LG Tübingen - 24.01.2008 - AZ: 7 O 19/07

OLG Stuttgart - 24.09.2008 - AZ: 3 U 38/08

nachgehend:

BGH - 19.01.2010 - AZ: IX ZR-(5) 189/08

Fundstellen:

DB 2010, 390

EWiR 2010, 331

FoVo 2010, 52

InsbürO 2010, 118-119

KKZ 2010, 245

MDR 2010, 408-409

NJ 2010, 213-214

NJW-RR 2010, 474-477

NJW-Spezial 2010, 215

NZI 2010, 9

NZI 2010, 141-143

NZI 2010, 4-5

r+s 2010, 429

RENOpraxis 2010, 81

VersR 2010, 953-956

VuR 2010, 236

WM 2010, 271-274

ZAP EN-Nr. 156/2010

ZAP EN-Nr. 0/2010

ZInsO 2010, 188-191

ZIP 2010, 293-296

ZVI 2010, 102-105

Amtlicher Leitsatz:

  1. a)

    Eine nach den Vorschriften des Zwangsvollstreckungsrechts bedingt pfändbare Berufsunfähigkeitsrente fällt im Insolvenzverfahren insoweit in die Insolvenzmasse, als sie im Rahmen einer Billigkeitsentscheidung für pfändbar nach den für Arbeitseinkommen geltenden Vorschriften erklärt wird.

  2. b)

    Die Billigkeitsprüfung, bei der alle in Betracht kommenden Umstände des Einzelfalls zu würdigen sind, obliegt dem Insolvenzgericht, wenn der Insolvenzverwalter beantragt, bedingt pfändbare Bezüge des Schuldners für pfändbar zu erklären, um sie wie Arbeitseinkommen zur Masse zu ziehen; streiten Insolvenzverwalter und Schuldner um die Massezugehörigkeit von bedingt pfändbaren Einkünften des Schuldners oder ist die Frage der Pfändbarkeit im Rahmen eines Anfechtungsprozesses zu beantworten, muss die Billigkeitsentscheidung vom Prozessgericht getroffen werden.
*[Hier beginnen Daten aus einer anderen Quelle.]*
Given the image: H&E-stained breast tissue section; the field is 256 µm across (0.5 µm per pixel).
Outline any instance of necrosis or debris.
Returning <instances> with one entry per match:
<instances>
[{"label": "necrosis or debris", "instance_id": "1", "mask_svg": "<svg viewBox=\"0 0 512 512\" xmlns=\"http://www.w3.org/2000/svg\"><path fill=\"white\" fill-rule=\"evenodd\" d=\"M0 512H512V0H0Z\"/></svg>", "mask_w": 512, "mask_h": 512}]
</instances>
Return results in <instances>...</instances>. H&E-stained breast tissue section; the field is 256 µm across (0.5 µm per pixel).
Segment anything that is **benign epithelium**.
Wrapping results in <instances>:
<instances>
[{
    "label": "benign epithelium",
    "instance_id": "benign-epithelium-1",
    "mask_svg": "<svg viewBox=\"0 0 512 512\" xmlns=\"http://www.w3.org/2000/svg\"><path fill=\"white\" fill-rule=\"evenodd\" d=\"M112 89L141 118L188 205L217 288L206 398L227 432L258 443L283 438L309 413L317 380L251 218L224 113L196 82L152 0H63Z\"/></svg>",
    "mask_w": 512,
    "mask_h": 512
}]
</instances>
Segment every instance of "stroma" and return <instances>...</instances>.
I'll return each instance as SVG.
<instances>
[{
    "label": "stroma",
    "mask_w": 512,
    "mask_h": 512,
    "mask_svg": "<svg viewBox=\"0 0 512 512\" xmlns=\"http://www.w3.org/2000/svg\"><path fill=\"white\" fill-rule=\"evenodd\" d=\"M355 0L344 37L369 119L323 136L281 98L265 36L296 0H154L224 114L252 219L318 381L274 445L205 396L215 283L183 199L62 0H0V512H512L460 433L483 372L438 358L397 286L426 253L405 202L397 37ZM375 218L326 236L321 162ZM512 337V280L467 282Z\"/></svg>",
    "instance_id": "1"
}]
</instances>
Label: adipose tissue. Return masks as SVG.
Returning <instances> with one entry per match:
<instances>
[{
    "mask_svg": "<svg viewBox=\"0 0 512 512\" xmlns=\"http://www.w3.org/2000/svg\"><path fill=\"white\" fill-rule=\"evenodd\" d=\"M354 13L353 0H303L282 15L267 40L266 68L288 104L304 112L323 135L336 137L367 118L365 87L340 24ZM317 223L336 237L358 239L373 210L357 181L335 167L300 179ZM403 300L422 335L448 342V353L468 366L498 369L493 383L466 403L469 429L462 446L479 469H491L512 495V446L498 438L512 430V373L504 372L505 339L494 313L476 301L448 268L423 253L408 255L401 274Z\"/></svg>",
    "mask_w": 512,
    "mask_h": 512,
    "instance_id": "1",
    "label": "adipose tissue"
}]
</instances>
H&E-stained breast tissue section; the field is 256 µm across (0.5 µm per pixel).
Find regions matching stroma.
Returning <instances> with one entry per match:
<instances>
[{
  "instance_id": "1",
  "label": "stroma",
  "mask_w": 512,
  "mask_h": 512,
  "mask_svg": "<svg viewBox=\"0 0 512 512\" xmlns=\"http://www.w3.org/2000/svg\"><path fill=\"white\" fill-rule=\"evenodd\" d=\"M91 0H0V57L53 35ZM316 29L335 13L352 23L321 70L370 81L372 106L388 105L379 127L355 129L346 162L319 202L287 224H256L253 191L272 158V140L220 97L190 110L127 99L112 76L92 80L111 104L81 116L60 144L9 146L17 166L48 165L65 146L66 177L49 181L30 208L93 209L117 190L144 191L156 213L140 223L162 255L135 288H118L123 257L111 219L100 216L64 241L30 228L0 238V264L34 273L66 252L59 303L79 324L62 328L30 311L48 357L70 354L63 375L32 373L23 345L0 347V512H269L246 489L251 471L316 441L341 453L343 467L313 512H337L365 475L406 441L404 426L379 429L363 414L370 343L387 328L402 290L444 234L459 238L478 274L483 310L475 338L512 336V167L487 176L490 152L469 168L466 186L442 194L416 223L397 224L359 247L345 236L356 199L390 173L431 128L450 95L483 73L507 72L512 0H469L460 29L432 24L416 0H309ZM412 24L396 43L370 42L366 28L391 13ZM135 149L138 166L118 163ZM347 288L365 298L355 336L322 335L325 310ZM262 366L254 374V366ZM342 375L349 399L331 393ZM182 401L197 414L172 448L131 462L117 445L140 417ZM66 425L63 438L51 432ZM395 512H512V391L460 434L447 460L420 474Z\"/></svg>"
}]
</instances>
Der IX. Zivilsenat des Bundesgerichtshofs hat
auf die mündliche Verhandlung vom 24. September 2009
durch
den Vorsitzenden Richter Dr. Ganter,
den Richter Vill,
die Richterin Lohmann,
die Richter Dr. Fischer und Dr. Pape
für Recht erkannt:

Tenor:

Auf die Revision des Klägers wird das Urteil des 3. Zivilsenats des Oberlandesgerichts Stuttgart vom 24. September 2008 aufgehoben.

Die Sache wird zur neuen Verhandlung und Entscheidung, auch über die Kosten des Revisionsverfahrens, an das Berufungsgericht zurückverwiesen.